§ Supplied passage:
Start of Block
I have two Kotlin data classes, Song
and Thumbnail
, and I am facing a lot of nesting that I want to avoid. Here are the class definitions:
data class Song(
val title: String,
val year: Int,
val watchId: String,
val thumbnails: List<Thumbnail>
)
data class Thumbnail(
val url: String,
val width: Int,
val height: Int
)
I also have JSON data that I need to parse:
{
"search": {
"result": [
{
"title": "Only Time",
"year": 2000,
"watchId": "ifgihvidvcs",
"thumbnails": [{"width": 60, "height": 60, "url": "url"}]
}
],
// some data I don't need now here
}
// and here
}
I've read the Kotlin Serialization Guide, but the only way I see to handle this nesting is to write surrogate classes and use their descriptors. Is there a way I can write a composite descriptor without writing surrogate classes?
Two ways: you can either first deserialize to a JsonObject, and then deserialize the result array accordingly again. Another method might be to use a transforming serializer (https://kotlinlang.org/api/kotlinx.serialization/kotlinx-serialization-json/kotlinx.serialization.json/-json-transforming-serializer/). That way, you can make sure the useless data is "unwrapped" (just like in the example in the documentation) before the content is deserialized. If this does not give the desired result, you can always just write your own serializer.
End of Block
§ Problem A:
Answer these about the Kotlin serialization question:
(i) Which three fields does the Thumbnail class define?
(ii) What year does the JSON data give for "Only Time"?
(iii) In the first of the two ways offered, what should the data be deserialized to first?
§ Problem B: Echo the Kotlin serialization question word for word, starting with "Two ways: you" and going on through "your own serializer.".
None of the entries that follow are needed.

Stored data:
Start of Block
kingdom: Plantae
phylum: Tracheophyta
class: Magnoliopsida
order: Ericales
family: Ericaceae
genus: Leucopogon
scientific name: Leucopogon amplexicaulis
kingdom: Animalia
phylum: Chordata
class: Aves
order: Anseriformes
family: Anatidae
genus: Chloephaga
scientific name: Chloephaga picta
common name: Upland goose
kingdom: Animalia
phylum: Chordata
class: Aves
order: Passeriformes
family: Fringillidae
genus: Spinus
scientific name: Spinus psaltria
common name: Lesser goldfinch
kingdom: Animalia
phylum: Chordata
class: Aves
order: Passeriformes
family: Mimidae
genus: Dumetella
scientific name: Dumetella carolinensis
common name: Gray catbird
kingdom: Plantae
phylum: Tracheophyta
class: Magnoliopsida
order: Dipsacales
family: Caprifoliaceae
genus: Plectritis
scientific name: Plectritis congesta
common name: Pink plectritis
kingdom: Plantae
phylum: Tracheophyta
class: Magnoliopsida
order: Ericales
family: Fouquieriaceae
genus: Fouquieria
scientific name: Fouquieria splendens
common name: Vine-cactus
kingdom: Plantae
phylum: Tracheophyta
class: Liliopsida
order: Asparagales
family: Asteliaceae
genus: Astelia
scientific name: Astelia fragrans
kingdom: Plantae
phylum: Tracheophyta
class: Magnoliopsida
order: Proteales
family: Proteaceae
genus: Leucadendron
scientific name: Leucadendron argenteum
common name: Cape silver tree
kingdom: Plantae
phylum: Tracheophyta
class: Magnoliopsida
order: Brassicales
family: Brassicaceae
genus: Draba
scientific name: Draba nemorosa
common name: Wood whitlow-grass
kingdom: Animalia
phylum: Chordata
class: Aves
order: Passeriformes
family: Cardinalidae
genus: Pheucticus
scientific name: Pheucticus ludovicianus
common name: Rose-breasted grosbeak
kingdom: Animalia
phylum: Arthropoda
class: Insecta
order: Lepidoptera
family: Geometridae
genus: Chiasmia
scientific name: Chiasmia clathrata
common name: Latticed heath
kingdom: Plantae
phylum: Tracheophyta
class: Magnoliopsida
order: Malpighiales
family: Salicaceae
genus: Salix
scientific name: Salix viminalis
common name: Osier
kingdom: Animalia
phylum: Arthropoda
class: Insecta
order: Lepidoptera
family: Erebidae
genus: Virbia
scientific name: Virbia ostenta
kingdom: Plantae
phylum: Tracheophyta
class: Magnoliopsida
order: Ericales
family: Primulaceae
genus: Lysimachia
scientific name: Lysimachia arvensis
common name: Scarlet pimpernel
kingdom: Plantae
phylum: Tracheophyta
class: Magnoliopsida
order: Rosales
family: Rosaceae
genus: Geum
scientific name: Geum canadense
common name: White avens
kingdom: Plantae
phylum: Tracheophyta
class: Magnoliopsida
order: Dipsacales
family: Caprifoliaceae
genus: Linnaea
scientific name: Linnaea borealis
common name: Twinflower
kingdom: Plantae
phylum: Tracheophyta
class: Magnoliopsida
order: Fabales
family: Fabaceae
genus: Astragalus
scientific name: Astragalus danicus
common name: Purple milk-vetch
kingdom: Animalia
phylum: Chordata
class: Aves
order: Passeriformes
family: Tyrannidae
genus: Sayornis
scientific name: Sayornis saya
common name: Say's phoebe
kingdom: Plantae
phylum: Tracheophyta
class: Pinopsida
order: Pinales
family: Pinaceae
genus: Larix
End of Block
§ Expected answer A:
(i) url, width and height
(ii) 2000
(iii) A JsonObject

§ Expected answer B:
Two ways: you can either first deserialize to a JsonObject, and then deserialize the result array accordingly again. Another method might be to use a transforming serializer (https://kotlinlang.org/api/kotlinx.serialization/kotlinx-serialization-json/kotlinx.serialization.json/-json-transforming-serializer/). That way, you can make sure the useless data is "unwrapped" (just like in the example in the documentation) before the content is deserialized. If this does not give the desired result, you can always just write your own serializer.